Paylaş
Faal mi faaller, cevval mi cevval.
Hakları geçmesin, delifişek gibi doludizgin de gidiyorlar.
El atmaya görsünler, altından girip üstünden çıkıyorlar meselenin.
Daha dün, Gezi Parkı eylemlerinin zorbalıkla bastırıldığına dair raporlarını açıkladılar.
Velakin, Af Örgütü’nün temel prensiplerine ters düşüyor bazı hareketleri.
80 küsur ülkede ofisi var Af Örgütü’nün. Merkezi de Londra’da.
Bu 80 küsur ofis, bildiğim kadarıyla şöyle bir prensibe göre çalışıyor:
Ülke ofisleri, kendi ülkelerindeki olaylara bakmıyorlar. Civar bir ofis ilgileniyor onların yerine.
Sebebi ise siyasi, dini veya ideolojik tarafgirliğe kapılmamak.

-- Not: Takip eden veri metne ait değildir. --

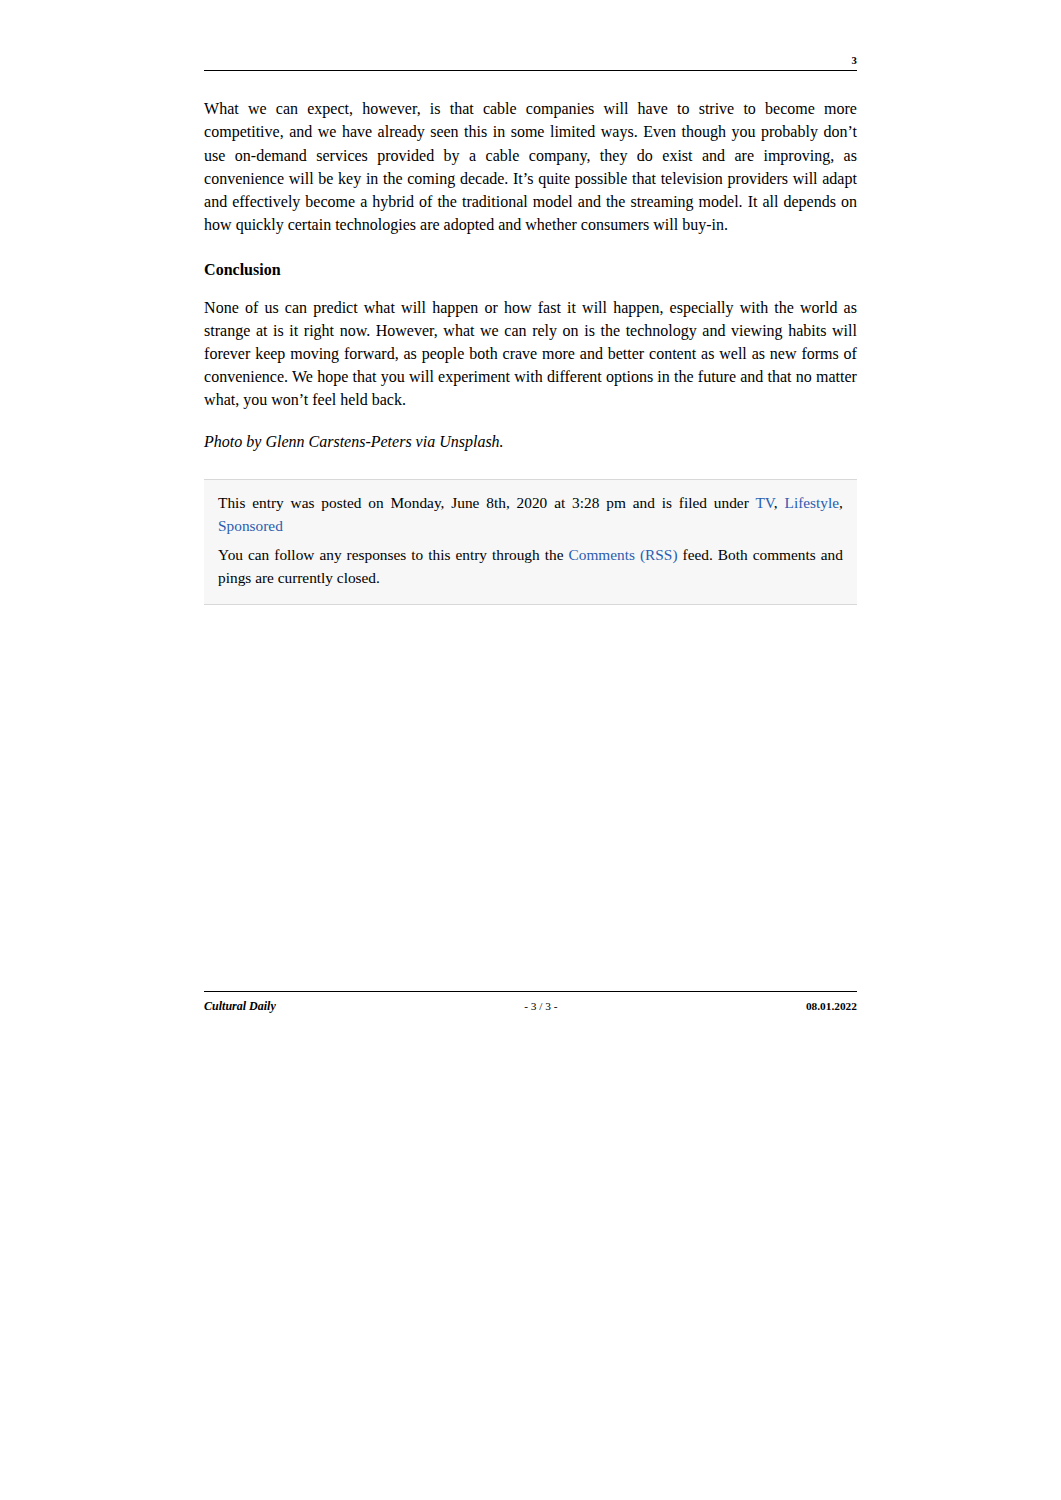3
What we can expect, however, is that cable companies will have to strive to become more competitive, and we have already seen this in some limited ways. Even though you probably don’t use on-demand services provided by a cable company, they do exist and are improving, as convenience will be key in the coming decade. It’s quite possible that television providers will adapt and effectively become a hybrid of the traditional model and the streaming model. It all depends on how quickly certain technologies are adopted and whether consumers will buy-in.
Conclusion
None of us can predict what will happen or how fast it will happen, especially with the world as strange at is it right now. However, what we can rely on is the technology and viewing habits will forever keep moving forward, as people both crave more and better content as well as new forms of convenience. We hope that you will experiment with different options in the future and that no matter what, you won’t feel held back.
Photo by Glenn Carstens-Peters via Unsplash.
This entry was posted on Monday, June 8th, 2020 at 3:28 pm and is filed under TV, Lifestyle, Sponsored
You can follow any responses to this entry through the Comments (RSS) feed. Both comments and pings are currently closed.
Cultural Daily
- 3 / 3 -
08.01.2022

Ülke ofisleri, kendi ülkelerindeki hak ihlali vakalarına duygularını karıştırabilir, ister istemez bir tarafa angaje olabilirler.
Bundan sakınıyorlar.
Türkiye ofisinden ne beklenir bu durumda? Gezi olaylarını başkasına bırakıp kapı komşumuz Suriye’yle, Mısır’la, Irak veya İran’la falan ilgilenmesi değil mi?
Bin ayağı olsa bini yetmez, buralardaki insan hakları sorunlarının üstüne gitmeye.
Sadece Suriye’de, son bir haftada yaşanan ihlalleri rapor etmeye kalksa başını kaşıyacak vakit bulamaz.
Daha, Esad ve El Nusra üzerinde ayrı ayrı baskı kurmak için düzenlenecek kampanyalara girmiyorum bile.
Af Örgütü’nün bir başka temel şiarı da iktidarla muhalefet, eylemciyle polis arasında ayrım yapmamak.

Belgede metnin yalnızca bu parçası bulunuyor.